CIP’s Corporate
Strategic Initiatives and Transactions Practice
Maximizes the Value Creation Potential of
Acquisition Candidates and a Company’s Total Strategic Plan
- “Buyers and sellers can create a lot
of value through mergers and acquisitions (M&A). Both can win
from a transaction” (Evans & Bishop, Building Value in
Private Companies).
- “Up to 80% of M&A transactions
destroy or fail to create value” (Philip Clements, Partner
PricewaterhouseCoopers, LLP).
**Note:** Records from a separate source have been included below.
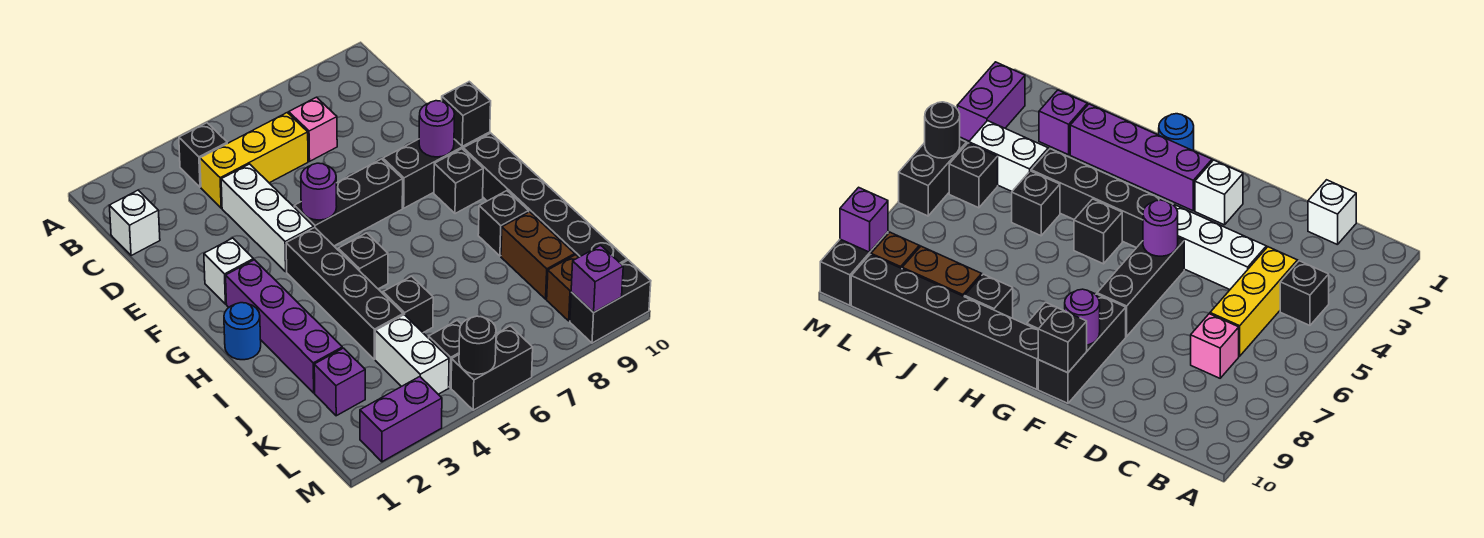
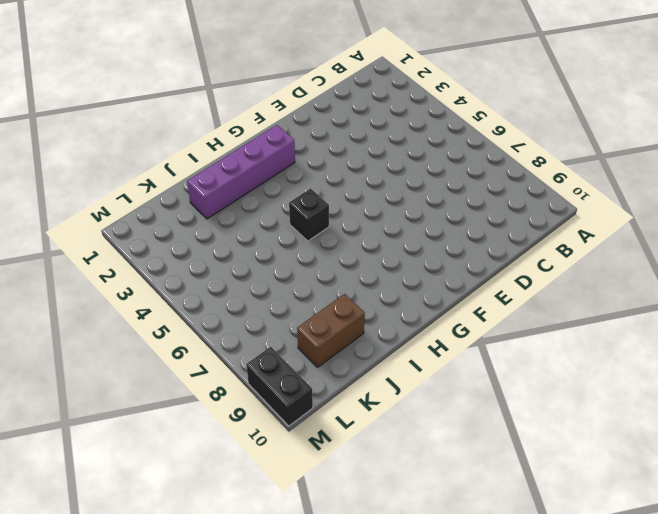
none -> black 1x1 brick [179,123,227,187]
none -> white 1x1 brick [109,190,160,256]
none -> yellow 1x3 brick [200,113,308,208]

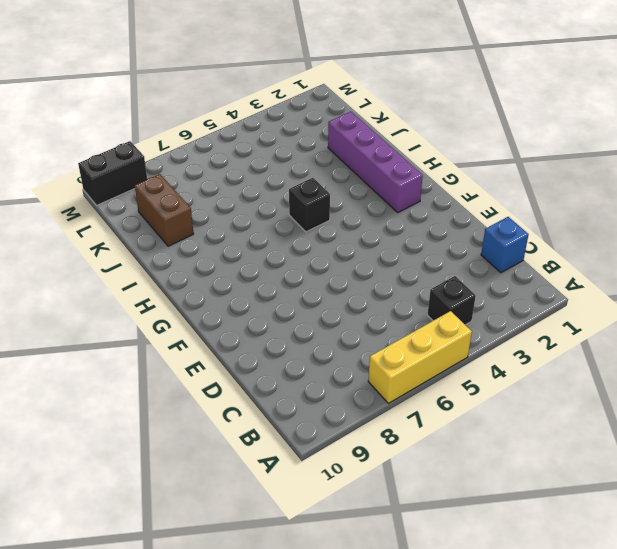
yellow 1x3 brick [368,311,472,403] -> yellow 1x3 brick moved to [200,113,308,208]
blue 1x1 brick [481,217,529,273] -> white 1x1 brick [109,190,160,256]
none -> pink 1x1 brick [289,97,337,161]
none -> white 1x3 brick [221,164,314,272]
none -> white 1x1 brick [204,238,253,304]

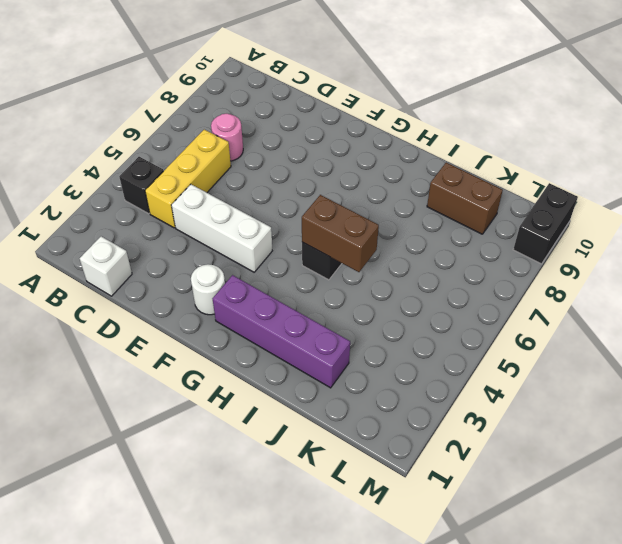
pink 1x1 round brick [211,114,243,161] -> pink 1x1 brick [289,97,337,161]
white 1x1 round brick [191,264,225,315] -> white 1x1 brick [204,238,253,304]
brown 1x2 brick [302,195,379,272] -> none
none -> black 1x3 brick [294,159,403,246]
none -> black 1x3 brick [383,132,490,208]
none -> black 1x4 brick [286,228,403,359]

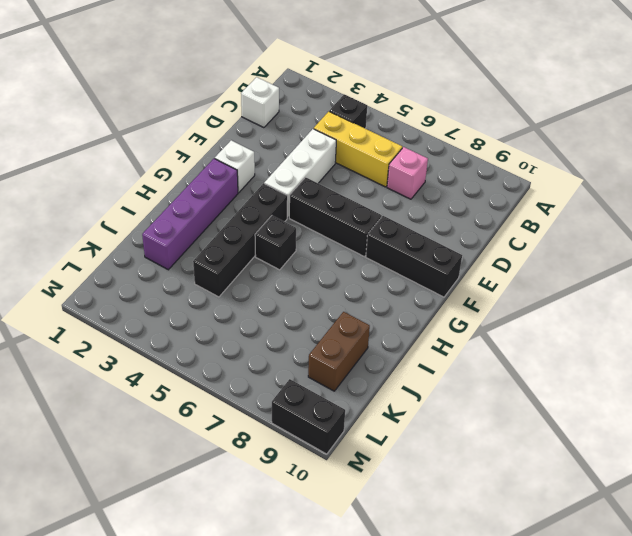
none -> black 1x1 brick [434,149,483,214]
none -> black 1x6 brick [463,133,627,264]
none -> blue 1x1 round brick [224,303,261,360]

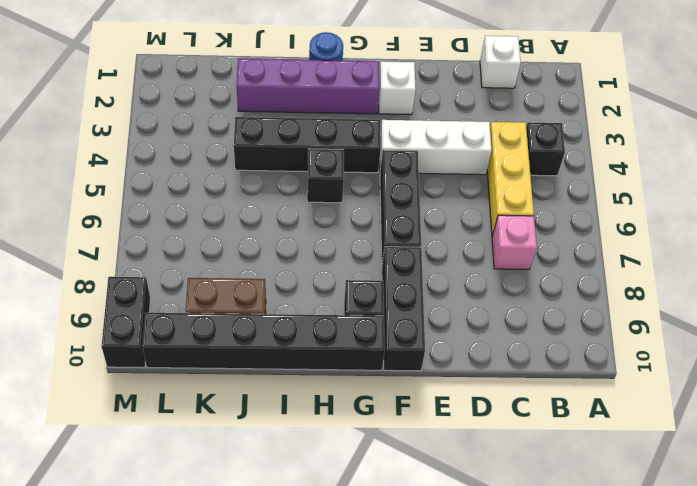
none -> black 1x1 brick [478,191,529,256]
none -> black 1x1 brick [383,276,433,333]
none -> purple 1x1 brick [314,348,365,416]

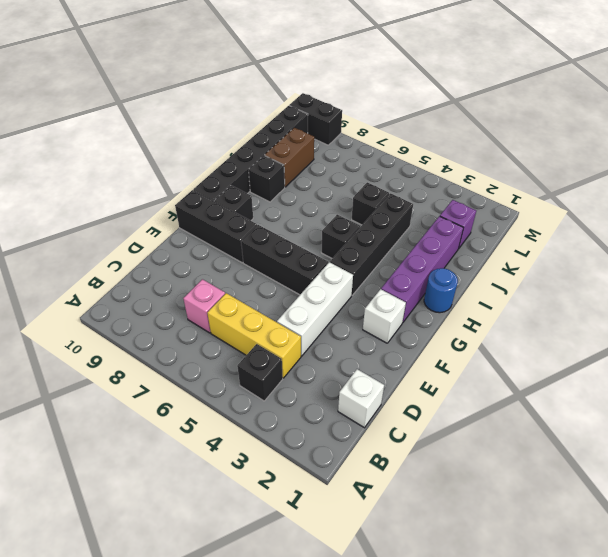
none -> white 1x2 brick [375,315,449,394]
none -> black 1x1 brick [429,320,462,388]
none -> brown 1x1 brick [547,255,579,321]

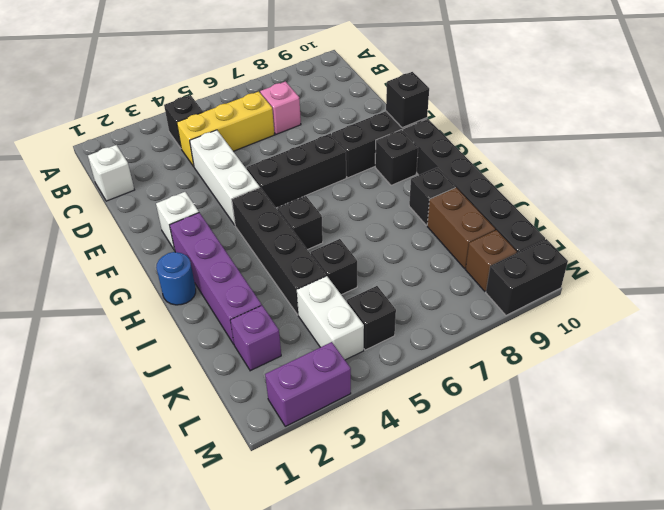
none -> black 1x2 brick [451,326,533,410]
none -> purple 1x1 round brick [301,163,337,220]
none -> purple 1x1 round brick [419,101,454,157]

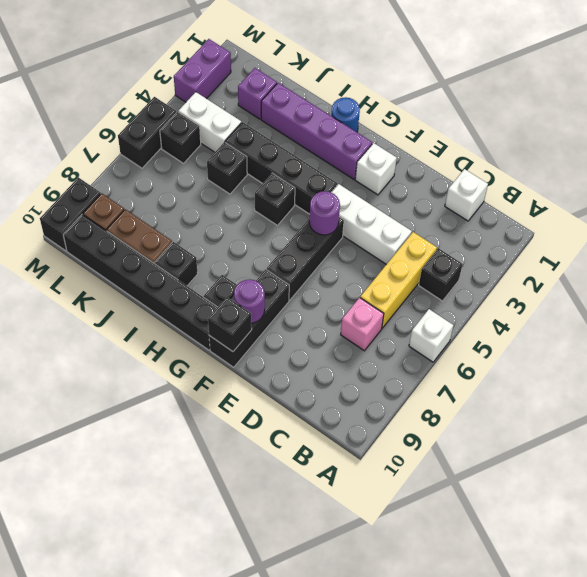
white 1x1 brick [409,309,454,362] -> none
none -> black 1x1 round brick [459,316,496,374]
none -> purple 1x1 brick [571,245,623,313]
Many transactions are unsuccessful
because the acquirer cut corners on due diligence.
CIP’s Corporate Strategic Initiative
and Transaction Practice:
- Determines Value Potential of Targets – determines
and defines a target company’s value creation potential and
assesses of the risk of failure to achieve expected targets, utilizing
probability-based pricing approaches
- Assesses Operational Processes- performs
unbiased assessments of a target company’s financial and
operating processes, costing structures, and managerial metrics
to identify strengths, weaknesses and synergies for total deal
evaluation and informed negotiation positions
- Performs Forensic Due Diligence - reviews
and analyzes financial and management performance of target acquisition
candidates
- Designs Deal Structures-provides guidance from initial Intent
stage through final Agreement drafting and closing, designing optimum
deal structures considering tax, financing and deal risk aspects
- Integrates Target into Strategic Plan – plans
and executes rapid post-acquisition integration
CIP’s Corporate Strategic Initiatives Practice provides
senior management and the Board with the foundation and framework
to consummate acquisitions at value creating prices.